Bowen Broken Bogie (BBB) catchment graziers are eligible to apply for a grant of up to $20,000 to improve grazing land management for productivity and water quality outcomes.
Projects focus on delivering a reduction of fine sediment into the Great Barrier Reef lagoon. Projects also focus on implementing best management grazing techniques to improve and maintain groundcover at the end of the dry season.
Sediment savings are determined using the recently released Sediment Projector Tool and the savings will depend on the specific practices implemented by the landholder. See story (right), for further information about the Sediment Projector Tool.
Land management actions to improve productivity and land condition include:
- fencing and water distribution to better control grazing and improve land condition;
- installation of whoa boys to reduce erosion on tracks;
- water distribution infrastructure and water points to control grazing pressure and enable grazing land management change that take pressure off natural water features;
- permanent paddock fencing to manage pastures or specific erosion features;
- permanent riparian fencing to protect high-value wetland and waterway areas; and
- temporary fencing with or without cattle exclusion to improve land condition.
A wide range of knowledge and skill-building training is available when you get involved in a project.
We want to make the application process as straight forward as possible.
An LDC team member will help graziers complete the application and advise on applicable land management actions to meet the assessment criteria laid out by the Great Barrier Reef Foundation.

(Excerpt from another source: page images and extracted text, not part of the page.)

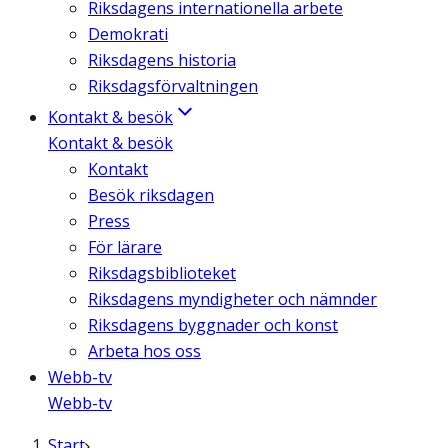
Riksdagens internationella arbete
Demokrati
Riksdagens historia
Riksdagsförvaltningen
Kontakt & besök
Kontakt & besök
Kontakt
Besök riksdagen
Press
För lärare
Riksdagsbiblioteket
Riksdagens myndigheter och nämnder
Riksdagens byggnader och konst
Arbeta hos oss
Webb-tv
Webb-tv
Start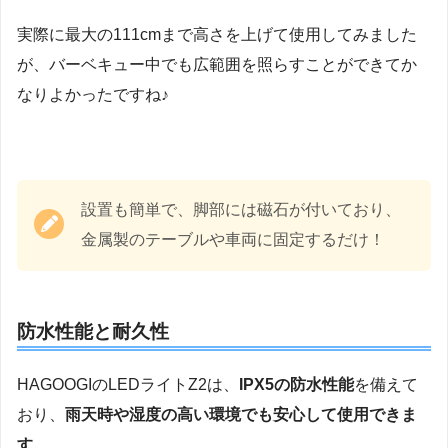
実際に最大の111cmまで高さを上げて使用してみました
が、バーベキュー中でも広範囲を照らすことができてか
なりよかったですね♪
設置も簡単で、脚部には磁石が付いており、
金属製のテーブルや車両に固定するだけ！
防水性能と耐久性
HAGOOGIのLEDライトZ2は、
IPX5の防水性能
を備えて
おり、
雨天時や湿度の高い環境でも安心して使用できま
す
。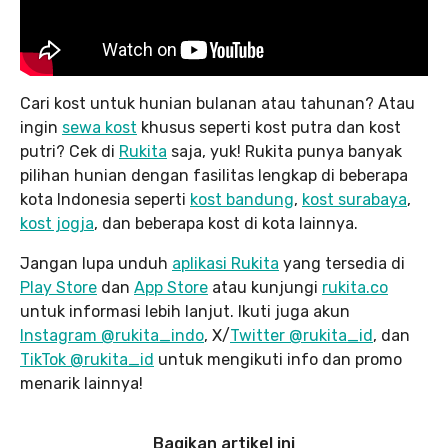
Cari kost untuk hunian bulanan atau tahunan? Atau
ingin
sewa kost
khusus seperti kost putra dan kost
putri? Cek di
Rukita
saja, yuk! Rukita punya banyak
pilihan hunian dengan fasilitas lengkap di beberapa
kota Indonesia seperti
kost bandung
,
kost surabaya
,
kost jogja
, dan beberapa kost di kota lainnya.
Jangan lupa unduh
aplikasi Rukita
yang tersedia di
Play Store
dan
App Store
atau kunjungi
rukita.co
untuk informasi lebih lanjut. Ikuti juga akun
Instagram @rukita_indo
, X/
Twitter @rukita_id
, dan
TikTok @rukita_id
untuk mengikuti info dan promo
menarik lainnya!
Bagikan artikel ini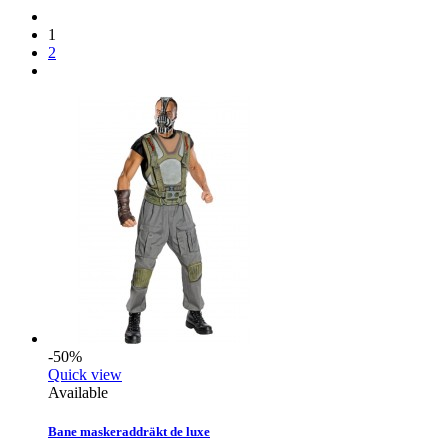
1
2
-50%
Quick view
Available
Bane maskeraddräkt de luxe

New watering points help graziers gain more control over grazing pressure.

Whoa boys help direct and slow the flow of run-off so it can permeate soil, retaining moisture for longer and grow more pasture.

Smaller paddocks give graziers more options to better manage their grazing regime.
Projector Tool guides projects
LDC uses the Paddock to Reef Projector Tool to help assess and refine Grazing Land Management (GLM) projects for water quality benefits.
The projector tool has been in use for a while, but the component for grazing land management sediment projections has only recently been released. The tool helps predict the water quality benefits of property-scale improvement projects in Great Barrier Reef catchments.
It helps LDC prioritise the higher-modelled areas of greater fine sediment discharge from the BBB and to ensure water quality funding is directed towards projects that achieve cost effective and scalable fine sediment savings.
The Queensland Government Paddock to Reef (P2R) questions have been integrated into the GLM sediment calculator, allowing for an assessment of pre and post grazing management practices contributing to the risk of fine sediment being washed from the properties.
LDC Grazing Officers are now able to run projects through the tool to get an indication if they are going to meet minimum standards and contribute a cost-effective fine sediment return to the project.
If graziers have multiple projects they want to complete, these can be assessed and a balance between the graziers’ priorities and water quality outcomes achieved.
The tool will operate in parallel with the streambank and gully toolboxes.
We can now also report grazing practice change that occurs without LDC co-investment, to ensure the effort graziers are putting in to improving the condition of water running off their property is properly captured and fine sediment savings attributed to the sub-region.